*** Opening of Text segment ***
Sunday, April 26, 2009

Fusarium Venenatum


Tonight for dinner, I ate something I am ashamed to love. The food that grosses me out the most for being disturbingly fake and over-processed is not factory farmed chicken, or Little Debbie snack cakes, or McDonald's. It is Quorn. But God, is it good.

Quorn is frozen mycoprotein- basically, fungus grown in a lab and mixed with egg whites and natural caramel color. I'm disgusted by the concept, and if you have ANY mushroom allergies whatsoever you should not go near it. But it is, hands down, the best meat substitute I have ever tried. And I've tried them all. Tonight, I took their ground beef substitute, thawed it in the microwave, mixed it with some leftover pasta sauce and Kraft sprinkle cheese, heated, and poof- a meatloafish dinner. Quorn by itself is a little dry, but mixed into sauces is completely indistinguishable from beef. What I ate tonight would have been amazing over spaghetti or gnocchi.

I think I would be less freaked out by mycoprotein if it weren't quite so good for you. But no, it is incredibly low-calorie, and very high in fiber and protein. It's like a disturbingly engineered superfood from space. It also comes in different textures- I keep their fake grilled chicken patties in the freezer, too. They are a little dry (again, sauce is your friend), but the inner texture is exactly like chicken. I don't know how they do it. But I'm a little scared.
*** Close of Text segment ***
*** Opening of Extracted entries ***
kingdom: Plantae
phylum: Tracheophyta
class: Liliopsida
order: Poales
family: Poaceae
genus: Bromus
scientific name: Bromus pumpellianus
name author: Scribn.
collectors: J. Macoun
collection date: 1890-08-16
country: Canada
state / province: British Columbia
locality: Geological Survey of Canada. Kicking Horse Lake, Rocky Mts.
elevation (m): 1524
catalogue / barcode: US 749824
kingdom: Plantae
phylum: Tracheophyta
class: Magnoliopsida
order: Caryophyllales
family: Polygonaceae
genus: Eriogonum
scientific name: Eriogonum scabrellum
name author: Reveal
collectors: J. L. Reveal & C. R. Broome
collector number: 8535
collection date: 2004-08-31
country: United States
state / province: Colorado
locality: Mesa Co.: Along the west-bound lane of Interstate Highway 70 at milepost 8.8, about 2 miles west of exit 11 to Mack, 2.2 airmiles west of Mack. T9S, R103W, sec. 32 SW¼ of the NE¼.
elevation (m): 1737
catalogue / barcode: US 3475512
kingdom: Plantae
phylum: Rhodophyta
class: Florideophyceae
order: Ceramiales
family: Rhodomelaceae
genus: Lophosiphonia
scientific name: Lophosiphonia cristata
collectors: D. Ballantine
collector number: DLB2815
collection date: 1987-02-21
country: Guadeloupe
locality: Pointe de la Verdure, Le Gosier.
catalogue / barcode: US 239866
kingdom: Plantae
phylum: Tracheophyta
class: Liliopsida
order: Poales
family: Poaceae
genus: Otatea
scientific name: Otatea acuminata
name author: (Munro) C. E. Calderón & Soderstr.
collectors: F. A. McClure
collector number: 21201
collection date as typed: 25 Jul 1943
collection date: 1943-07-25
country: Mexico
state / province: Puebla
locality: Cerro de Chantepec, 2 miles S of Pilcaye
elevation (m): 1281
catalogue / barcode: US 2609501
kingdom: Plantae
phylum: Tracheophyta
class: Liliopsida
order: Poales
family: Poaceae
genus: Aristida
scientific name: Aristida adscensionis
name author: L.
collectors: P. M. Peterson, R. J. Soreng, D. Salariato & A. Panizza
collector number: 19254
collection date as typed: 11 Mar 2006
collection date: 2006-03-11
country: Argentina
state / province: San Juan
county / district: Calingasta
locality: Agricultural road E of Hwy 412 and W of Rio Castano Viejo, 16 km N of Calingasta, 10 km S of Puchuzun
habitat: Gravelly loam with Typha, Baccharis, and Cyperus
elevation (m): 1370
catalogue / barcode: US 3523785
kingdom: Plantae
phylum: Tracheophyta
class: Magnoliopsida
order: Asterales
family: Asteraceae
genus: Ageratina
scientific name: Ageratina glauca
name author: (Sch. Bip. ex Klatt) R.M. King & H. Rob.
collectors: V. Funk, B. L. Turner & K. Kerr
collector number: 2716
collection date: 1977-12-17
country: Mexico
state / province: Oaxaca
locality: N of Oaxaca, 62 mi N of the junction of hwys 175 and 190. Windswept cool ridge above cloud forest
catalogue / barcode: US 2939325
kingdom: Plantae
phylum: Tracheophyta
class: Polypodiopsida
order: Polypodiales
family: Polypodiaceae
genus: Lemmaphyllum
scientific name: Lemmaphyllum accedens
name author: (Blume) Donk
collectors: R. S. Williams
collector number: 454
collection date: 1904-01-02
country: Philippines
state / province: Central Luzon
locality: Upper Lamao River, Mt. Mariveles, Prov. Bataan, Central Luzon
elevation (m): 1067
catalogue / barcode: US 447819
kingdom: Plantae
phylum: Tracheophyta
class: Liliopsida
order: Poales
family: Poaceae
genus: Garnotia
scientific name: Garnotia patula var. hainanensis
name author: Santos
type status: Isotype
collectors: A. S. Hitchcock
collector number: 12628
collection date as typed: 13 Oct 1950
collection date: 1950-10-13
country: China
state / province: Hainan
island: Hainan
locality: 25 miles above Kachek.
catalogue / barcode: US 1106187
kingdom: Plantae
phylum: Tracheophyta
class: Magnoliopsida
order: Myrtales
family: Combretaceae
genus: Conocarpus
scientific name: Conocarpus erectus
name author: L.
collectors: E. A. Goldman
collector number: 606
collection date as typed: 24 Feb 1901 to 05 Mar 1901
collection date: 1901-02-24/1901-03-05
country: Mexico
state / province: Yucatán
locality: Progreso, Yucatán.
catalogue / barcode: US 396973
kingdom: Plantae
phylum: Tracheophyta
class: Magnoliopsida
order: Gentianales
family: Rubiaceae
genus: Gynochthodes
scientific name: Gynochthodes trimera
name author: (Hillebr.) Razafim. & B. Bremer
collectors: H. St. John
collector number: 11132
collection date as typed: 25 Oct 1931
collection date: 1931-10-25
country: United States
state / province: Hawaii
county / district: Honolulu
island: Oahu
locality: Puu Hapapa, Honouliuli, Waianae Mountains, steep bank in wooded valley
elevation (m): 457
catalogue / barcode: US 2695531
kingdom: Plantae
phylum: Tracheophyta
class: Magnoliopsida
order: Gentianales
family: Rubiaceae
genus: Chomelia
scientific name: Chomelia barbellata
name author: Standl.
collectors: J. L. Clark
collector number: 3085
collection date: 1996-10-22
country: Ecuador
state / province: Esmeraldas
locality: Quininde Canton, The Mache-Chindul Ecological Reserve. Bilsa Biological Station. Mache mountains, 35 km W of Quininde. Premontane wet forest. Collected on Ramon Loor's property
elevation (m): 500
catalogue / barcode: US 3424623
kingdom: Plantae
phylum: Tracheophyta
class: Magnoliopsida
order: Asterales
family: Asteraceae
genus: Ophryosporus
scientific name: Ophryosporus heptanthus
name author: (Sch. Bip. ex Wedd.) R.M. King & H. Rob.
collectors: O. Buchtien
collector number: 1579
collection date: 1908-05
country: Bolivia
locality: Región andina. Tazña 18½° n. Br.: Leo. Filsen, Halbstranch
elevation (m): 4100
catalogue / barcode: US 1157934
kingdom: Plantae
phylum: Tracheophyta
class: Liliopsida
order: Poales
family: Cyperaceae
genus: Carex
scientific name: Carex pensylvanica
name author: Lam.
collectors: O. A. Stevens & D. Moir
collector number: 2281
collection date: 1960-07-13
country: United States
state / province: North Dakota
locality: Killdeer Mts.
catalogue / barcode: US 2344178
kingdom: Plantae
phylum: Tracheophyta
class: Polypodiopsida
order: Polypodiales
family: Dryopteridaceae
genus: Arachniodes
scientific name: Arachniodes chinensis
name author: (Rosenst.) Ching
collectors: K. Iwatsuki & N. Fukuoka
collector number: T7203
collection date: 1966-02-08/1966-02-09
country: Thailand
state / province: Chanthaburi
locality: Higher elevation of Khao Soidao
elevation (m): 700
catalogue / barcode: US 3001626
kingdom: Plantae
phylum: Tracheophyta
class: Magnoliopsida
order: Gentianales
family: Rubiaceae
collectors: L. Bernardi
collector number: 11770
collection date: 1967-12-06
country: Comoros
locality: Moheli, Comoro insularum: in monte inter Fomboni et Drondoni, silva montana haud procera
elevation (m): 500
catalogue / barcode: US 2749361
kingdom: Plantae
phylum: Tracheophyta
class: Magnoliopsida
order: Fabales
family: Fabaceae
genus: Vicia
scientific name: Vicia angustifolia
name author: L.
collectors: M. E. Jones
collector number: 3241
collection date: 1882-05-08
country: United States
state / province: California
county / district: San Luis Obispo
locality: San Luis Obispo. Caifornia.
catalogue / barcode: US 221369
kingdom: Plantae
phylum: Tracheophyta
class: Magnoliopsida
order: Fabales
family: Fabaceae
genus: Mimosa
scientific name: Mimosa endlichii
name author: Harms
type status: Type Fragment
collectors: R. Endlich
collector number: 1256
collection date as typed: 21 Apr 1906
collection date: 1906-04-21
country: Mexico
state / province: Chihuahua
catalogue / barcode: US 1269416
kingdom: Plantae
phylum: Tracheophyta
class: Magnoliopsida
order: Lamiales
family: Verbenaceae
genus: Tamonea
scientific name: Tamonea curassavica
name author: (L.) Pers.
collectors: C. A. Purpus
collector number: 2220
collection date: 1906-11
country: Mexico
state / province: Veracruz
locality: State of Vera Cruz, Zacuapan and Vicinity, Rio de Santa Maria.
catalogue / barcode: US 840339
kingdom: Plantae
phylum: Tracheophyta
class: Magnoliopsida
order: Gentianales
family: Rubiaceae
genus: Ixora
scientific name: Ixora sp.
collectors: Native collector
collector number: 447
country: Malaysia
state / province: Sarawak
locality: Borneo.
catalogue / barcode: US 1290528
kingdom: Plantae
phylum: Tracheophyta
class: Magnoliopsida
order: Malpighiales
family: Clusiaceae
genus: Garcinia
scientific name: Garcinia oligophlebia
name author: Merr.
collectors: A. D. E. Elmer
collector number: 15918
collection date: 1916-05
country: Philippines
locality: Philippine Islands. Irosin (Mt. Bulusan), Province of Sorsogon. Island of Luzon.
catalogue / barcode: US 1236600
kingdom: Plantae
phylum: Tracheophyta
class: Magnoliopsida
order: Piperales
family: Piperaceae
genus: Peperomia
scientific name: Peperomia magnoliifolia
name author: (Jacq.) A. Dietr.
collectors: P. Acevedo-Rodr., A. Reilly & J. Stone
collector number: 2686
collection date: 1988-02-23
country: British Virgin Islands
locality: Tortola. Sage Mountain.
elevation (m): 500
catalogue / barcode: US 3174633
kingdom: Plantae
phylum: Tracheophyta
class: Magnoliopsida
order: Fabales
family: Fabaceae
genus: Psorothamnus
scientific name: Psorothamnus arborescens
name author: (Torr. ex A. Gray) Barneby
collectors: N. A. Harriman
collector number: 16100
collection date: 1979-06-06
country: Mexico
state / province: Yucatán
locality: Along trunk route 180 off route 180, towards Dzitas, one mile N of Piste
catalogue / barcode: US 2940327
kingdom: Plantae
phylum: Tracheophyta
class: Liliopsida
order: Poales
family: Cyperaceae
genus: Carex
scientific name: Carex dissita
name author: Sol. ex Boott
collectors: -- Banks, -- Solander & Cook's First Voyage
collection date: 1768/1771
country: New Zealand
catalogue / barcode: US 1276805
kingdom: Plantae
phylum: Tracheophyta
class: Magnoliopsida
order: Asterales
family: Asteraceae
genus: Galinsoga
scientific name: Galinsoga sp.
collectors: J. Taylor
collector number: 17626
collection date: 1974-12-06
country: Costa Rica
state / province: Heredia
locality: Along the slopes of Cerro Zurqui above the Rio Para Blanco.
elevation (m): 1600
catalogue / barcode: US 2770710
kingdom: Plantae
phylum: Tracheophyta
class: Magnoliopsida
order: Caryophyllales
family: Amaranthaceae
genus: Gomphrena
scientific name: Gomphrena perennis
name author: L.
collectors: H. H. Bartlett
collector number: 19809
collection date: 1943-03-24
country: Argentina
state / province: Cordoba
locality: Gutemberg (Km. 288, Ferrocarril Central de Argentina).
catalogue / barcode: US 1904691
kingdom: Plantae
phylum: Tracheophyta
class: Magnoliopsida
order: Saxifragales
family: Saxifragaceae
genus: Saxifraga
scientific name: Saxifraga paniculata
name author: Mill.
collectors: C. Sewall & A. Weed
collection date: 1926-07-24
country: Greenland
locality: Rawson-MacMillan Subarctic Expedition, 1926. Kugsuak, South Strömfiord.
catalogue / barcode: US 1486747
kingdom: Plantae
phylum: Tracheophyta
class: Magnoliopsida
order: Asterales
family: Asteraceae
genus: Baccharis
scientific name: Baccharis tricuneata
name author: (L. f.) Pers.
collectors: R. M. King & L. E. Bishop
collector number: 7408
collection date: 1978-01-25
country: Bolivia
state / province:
*** Close of Extracted entries ***
List of tasks:
a: List the three foods that the post about Quorn names as grossing the author out less than Quorn does.
b: Answer these questions from the post about Quorn.
(i) On what date was it posted?
(ii) How did the author thaw the ground beef substitute?
(iii) Which Quorn product does the author keep in the freezer?
c: Reproduce the stretch of the post about Quorn from "Sunday, April 26, 2009" through "is it good.".

Answers by item:
a: Factory farmed chicken, Little Debbie snack cakes, and McDonald's.

b:
(i) Sunday, April 26, 2009.
(ii) In the microwave.
(iii) The fake grilled chicken patties.

c:
Sunday, April 26, 2009

Fusarium Venenatum


Tonight for dinner, I ate something I am ashamed to love. The food that grosses me out the most for being disturbingly fake and over-processed is not factory farmed chicken, or Little Debbie snack cakes, or McDonald's. It is Quorn. But God, is it good.